Human moderators can similarly amplify racial biases simply due to increasing workloads and pressure to finish their queues. This is further exacerbated by the externalisation of moderation to remote countries relative to the market moderated, and as such a lack of local and cultural knowledge or even appropriate language skills to accurately make determinations on content. Furthermore, the increase of regulatory corporate accountability for such hatred without sufficient safeguards or limits or even the threat of government regulation has led to a tendency towards risk-averseness and to remove content than not.

Platform rules governing terrorist content, hate speech, and harassment themselves are designed to give platforms broad discretion, with broad and imprecise application against marginalised communities, yet narrow against dominant groups. Coupled with overbroad tools for mass removals has resulted in ‘mistakes at scale that are decimating human rights content.’ Power dynamics are also not fully incorporated in rule construction, as seen in an internal Facebook training document from 2017 revealing that, in a set of female drivers, Black children, and White men, under its hate speech policy, only White men would be protected due to its distinction of protected and quasi- or nonprotected characteristics. This has resulted in inequitable enforcement practices that seemingly protect powerful groups and their leaders whilst subjecting marginalised groups to over-enforcement or -removal.

As such, current platform policies and practices, including an increasing shift away from human reviewers towards (purely) automated moderation, subject marginalised communities to heightened scrutiny and risk of over-enforcement, whilst insufficiently protecting them from harm.

A need for platform transparency and regulation

A crucial starting point towards more equitable and effective moderation of cyber-racism begins at more transparent practices. The Commission has stressed feedback and transparency to users as one of its key indicators in tackling online hate. With the DSA coming into force at the end of 2022 and subsequent obligations on transparency and feedback to users’ notifications, it remains to be seen how this impacts consequent monitoring assessments of online hate.

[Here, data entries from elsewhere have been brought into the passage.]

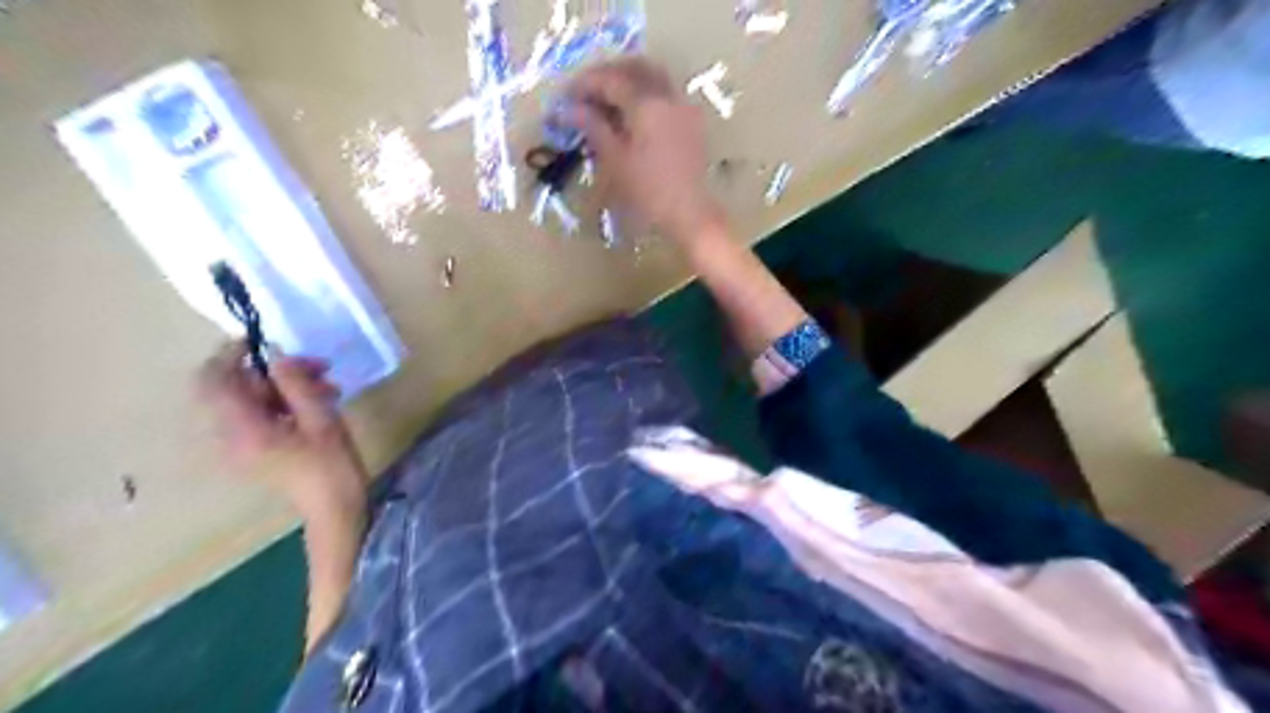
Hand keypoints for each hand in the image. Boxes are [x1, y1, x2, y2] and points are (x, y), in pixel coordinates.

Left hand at [198, 342, 367, 526]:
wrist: (336, 509)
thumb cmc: (332, 466)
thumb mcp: (321, 419)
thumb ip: (296, 384)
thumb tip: (276, 353)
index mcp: (243, 430)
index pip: (214, 382)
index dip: (230, 355)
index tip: (262, 339)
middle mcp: (230, 437)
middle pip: (237, 388)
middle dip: (276, 371)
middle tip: (319, 366)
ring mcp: (241, 445)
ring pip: (252, 399)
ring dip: (287, 386)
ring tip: (328, 385)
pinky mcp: (255, 449)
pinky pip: (261, 414)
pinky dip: (286, 402)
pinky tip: (320, 401)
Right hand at [568, 56, 723, 243]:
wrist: (690, 213)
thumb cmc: (648, 191)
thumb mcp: (615, 161)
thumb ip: (593, 127)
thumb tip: (570, 109)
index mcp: (647, 103)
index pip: (610, 79)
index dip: (585, 84)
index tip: (565, 97)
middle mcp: (668, 96)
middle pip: (634, 68)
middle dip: (607, 75)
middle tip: (585, 93)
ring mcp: (683, 107)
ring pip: (652, 78)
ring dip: (627, 82)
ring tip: (605, 104)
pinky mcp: (691, 123)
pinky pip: (665, 95)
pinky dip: (644, 95)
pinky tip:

Moreover, platforms need to reform moderation to ensure that the voices of racialised communities are centred, and thus reorient moderation towards not just their protection but towards repairing, educating and sustaining communities. This requires the involvement of racialised communities in the formulation of moderation rules and policies, and a reassessment of the connection between speech, power, and marginalisation in the drafting of such policy, in the training of automated tools, and in the enforcement of moderation. As AI development continues, and thus its involvement in platform moderation, the inherent racial biases within it need to be challenged.

Comprehensive and systematic reform to platform moderation is essential to combatting cyber-racism, and where this cannot be expected from platforms themselves, legislators must intervene to ensure platform accountability, transparency, and fairness, and the equitable protection of the marginalised made digital.